I bought the paper version of this pattern some time last year (or maybe even the year before), traced my size (EUR 38), and then waited to think of the right fabric.  Looking at my traced pattern pieces now, I don't think I added seam allowances - I'd only skimmed the instructions when I traced the pattern, and the snippet about adding seam allowances was in the middle of a paragraph that I didn't read properly - and this is probably why my dress is very fitted around the lower legs. Oops!

Removing about 7 cm from the hemline to bring the dress to a length I prefer to maxi length didn't really help, so if I make another Kielo I'll have to remember to add seam allowances and I might also make the slit in the centre back higher for easier striding.

The fabric is one that I've been holding in the stash for a long time - possibly a few years even.  I bought it from Tessuti fabrics, initially just a small remnant, and then more because I loved it and the remnant didn't look enough for a dress.  It feels soft and drapey and natural, and I vaguely recall it being a silk cotton mix.








My beautiful fabric was too transparent by itself, so under the dress is a 3/4 lining in a medium weight champagne coloured satin lining. The lining was made as another Kielo dress that stops at about knee length, just above the walking slit, then sewn to the dress proper at the neckline and armholes.

If you look closely you can see where the fabric's background colour darkens, below knee length, where the champagne coloured lining ends.

When I was sewing the outer and the lining together my fabrics stretched out in the shoulder straps and neckline, but I took the shoulders up about 3 or 4 cm and that fixed the problems without messing up the design.





My side seams also stretched and moved as I sewed them - I don't sew fine fabric too often, so I was probably being too cavalier with it - and that movement made me decide to skip the back darts. I think their absence is absolutely fine in this light fabric.

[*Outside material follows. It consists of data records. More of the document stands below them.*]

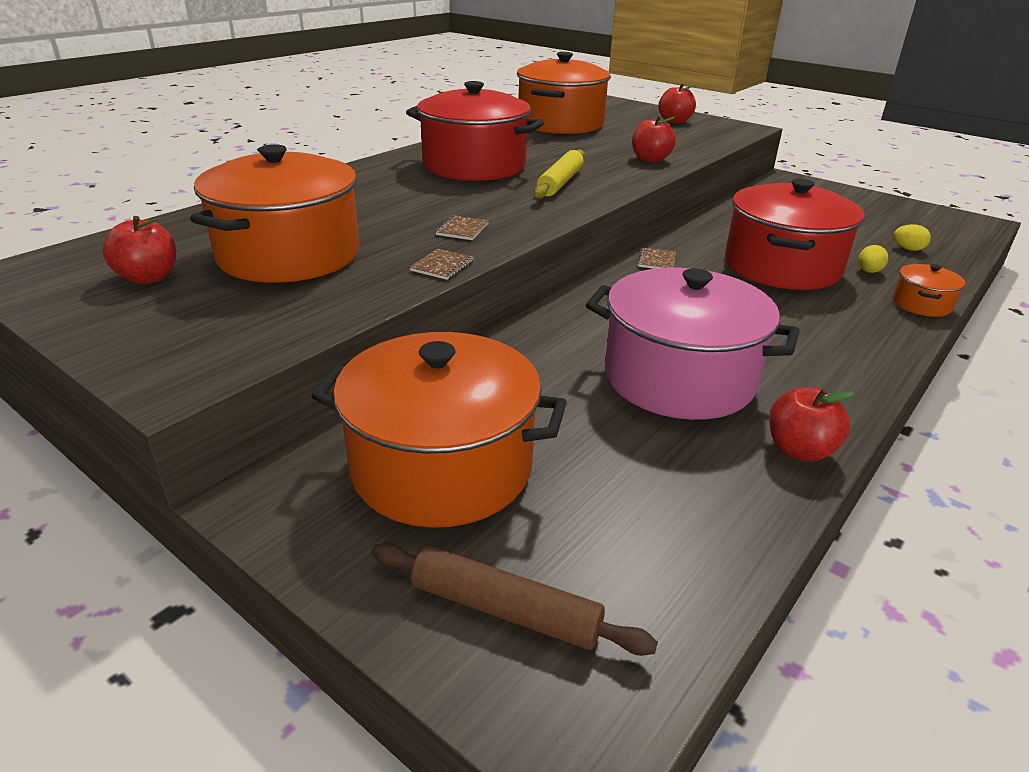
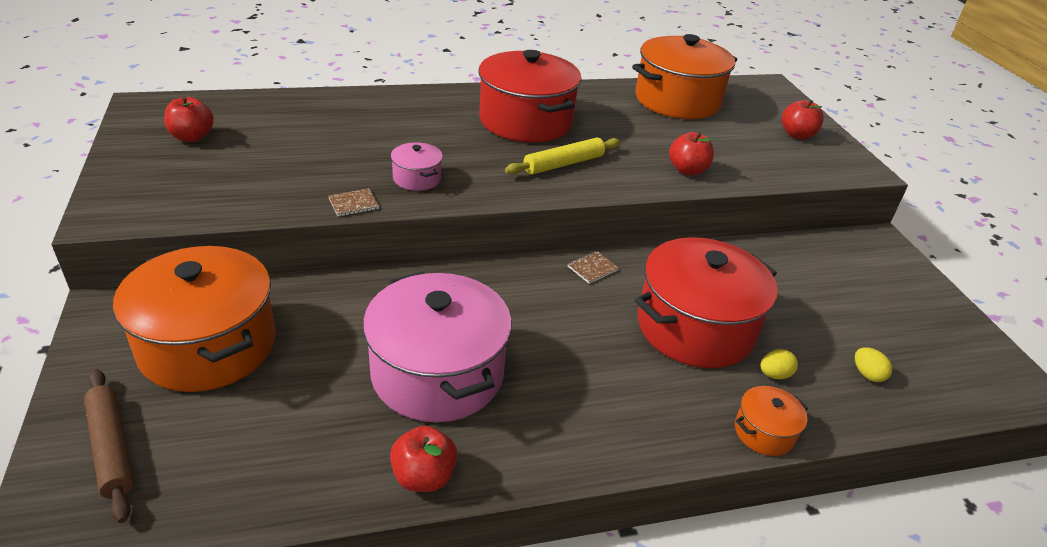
camera: 35 degrees right, 5 degrees up
orange pot [190,144,360,283] -> none
brown notebook [436,215,489,240] -> pink pot [391,142,443,191]

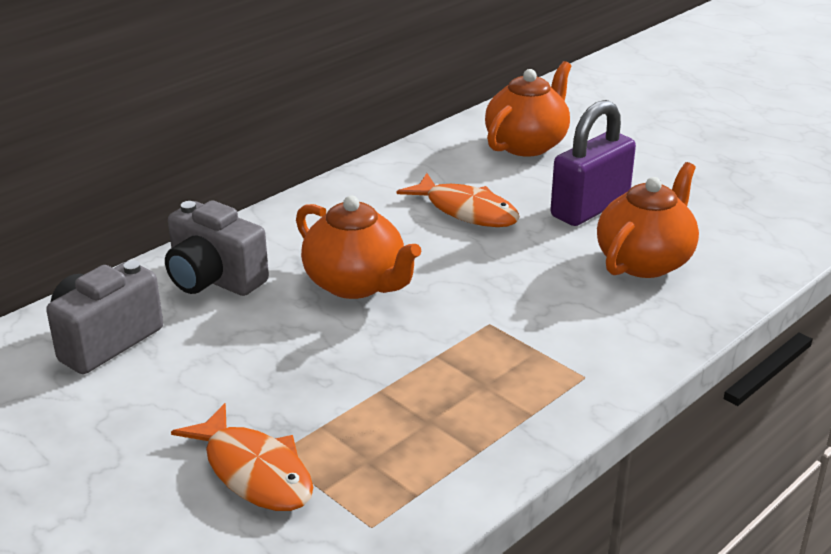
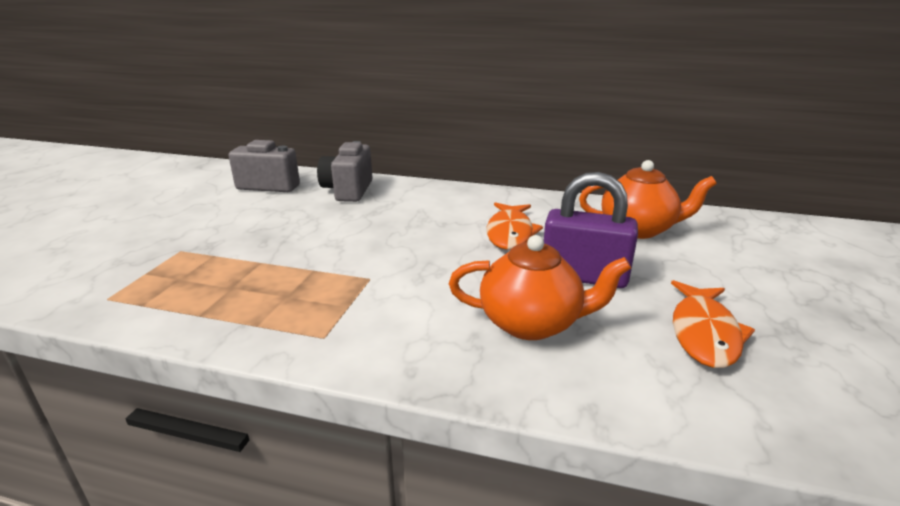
camera: 60 degrees right, 5 degrees down
orange fish [171,403,313,511] -> orange fish moved to [671,280,755,368]
orange teapot [296,196,422,299] -> none

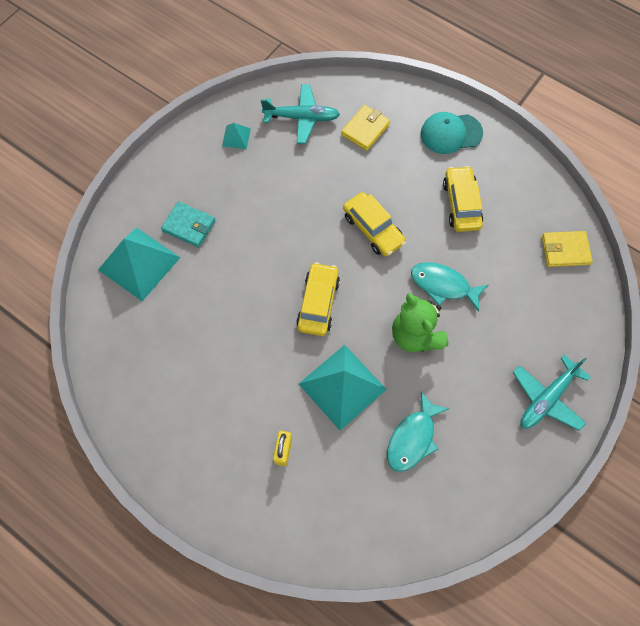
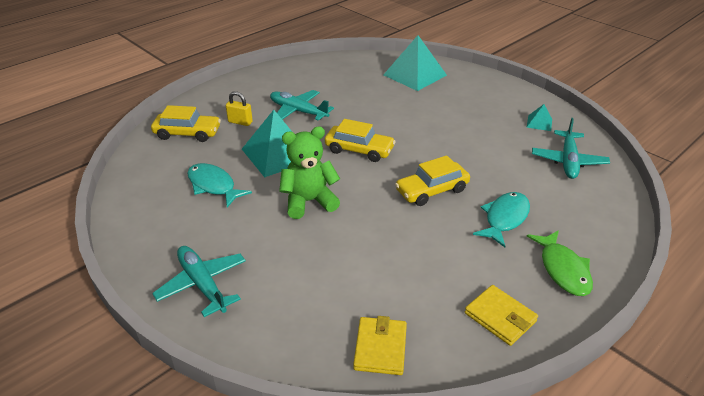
camera: 100 degrees right, 30 degrees down
turquoise wallet [161,201,216,247] -> none
yellow wallet [341,105,390,151] -> yellow wallet moved to [465,285,538,346]
turquoise fish [411,262,488,311] -> turquoise fish moved to [473,192,530,247]
turquoise cap [421,112,483,154] -> green fish [527,230,593,296]
yellow car [443,166,483,232] -> yellow car moved to [151,105,221,142]
none -> turquoise plane [270,90,334,121]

The natural rope ties were sewn into the seams, and the points where these ties come through were later hand stitched to the points of the lining.  The ties are wide and made of cotton - I think this a kind of webbing that's sometimes used in bag making, but please correct me if I'm wrong -  and I'm really happy with the way they juxtapose the airy dress.




To save cutting into my second piece of this fabric I pieced the upper back of the dress.  I wasn't able to match the print so I matched the colours instead:




And that's it - an imperfect dress that I'm very happy with!


-------------------------------------------


And now I have a question for you, my clever readers.

I've been invited at short notice to a fancy cocktail party with people I don't know (I'll be going as Mr UpSewLate's plus one), and I'm wondering, would this dress be appropriate, or would it be better to go the traditional route with something knee length and fitted - or something else entirely? What would you wear to a cocktail party?